Any failing tests with t.notEqual or t.notDeepEqual always show the expected value as undefined because they return a result with a notExpected property (which is totally ignored) instead of the expected property which _assert actually looks at.
Can you provide specific repro code?
Oh, sorry. I wasn't sure it was worth including a one-liner. Actually, since you guys clearly don't care about the quality of your error output at all, I wasn't sure if anyone would even respond.

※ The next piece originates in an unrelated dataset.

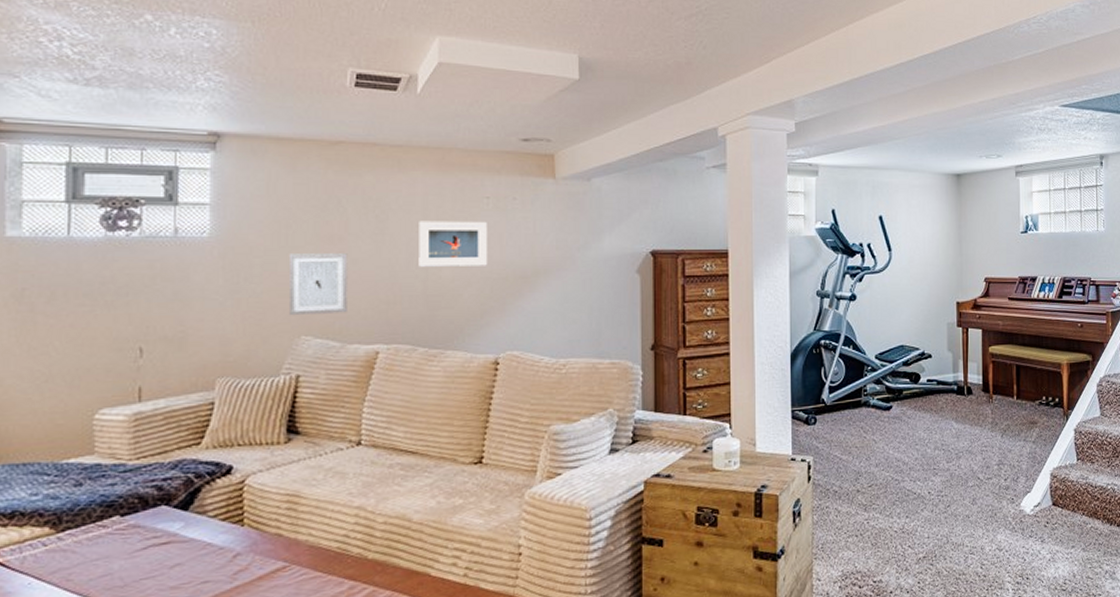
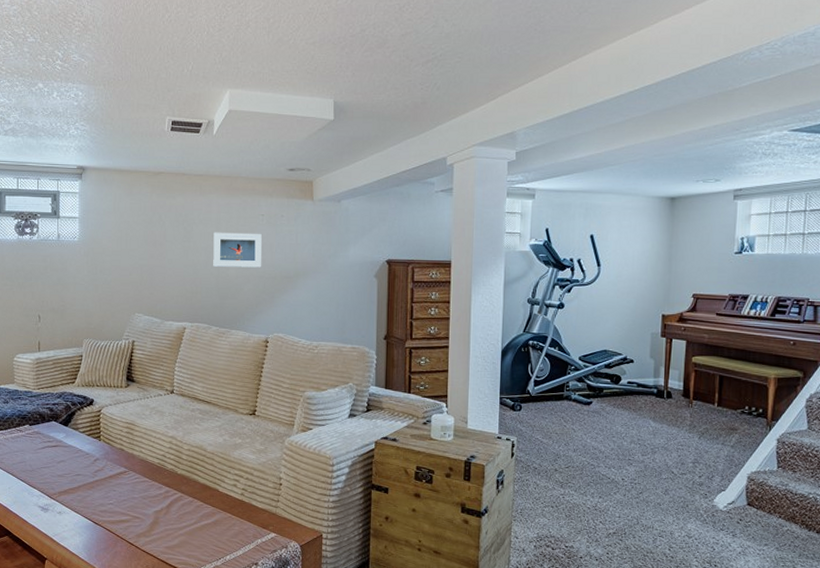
wall art: present [288,253,348,316] -> none [127,254,166,299]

Here's a full reproduction (and a pull request which brings it inline with notDeepLooseEqual).
const test = require('tape')
// Note that both of these failures say "expected: undefined"
test('notEqual error', (t) => {t.plan(1); t.notEqual(3, 3)})
test('notDeepEqual error', (t) => {t.plan(1); t.notDeepEqual(3, 3)})
// This one, on the other hand, says:
// operator: notDeepLooseEqual
// expected: 3
// actual: 3
test('notDeepLooseEqual', (t) => {t.plan(1); t.notDeepLooseEqual(3, 3)})
Wow, there's really no need to be hostile - we care about the quality of our error output very much.
If you have a six-year-old test harness code base where nobody has ever manually inspected the output of notEqual and notDeepEqual with an expected value other than undefined, then in practice you absolutely don't care about the quality of your error output at all, no matter what you might like to tell yourself. Talk is cheap.
Again, no need to be hostile. If you never wrote your code incorrectly such that you saw that error output, how would you know it’s quality wasn’t up to snuff? As for this codebase, humans make mistakes - and that has zero bearing on “what they care about”.
Hostile talk is very expensive; please conduct yourself appropriately and professionally.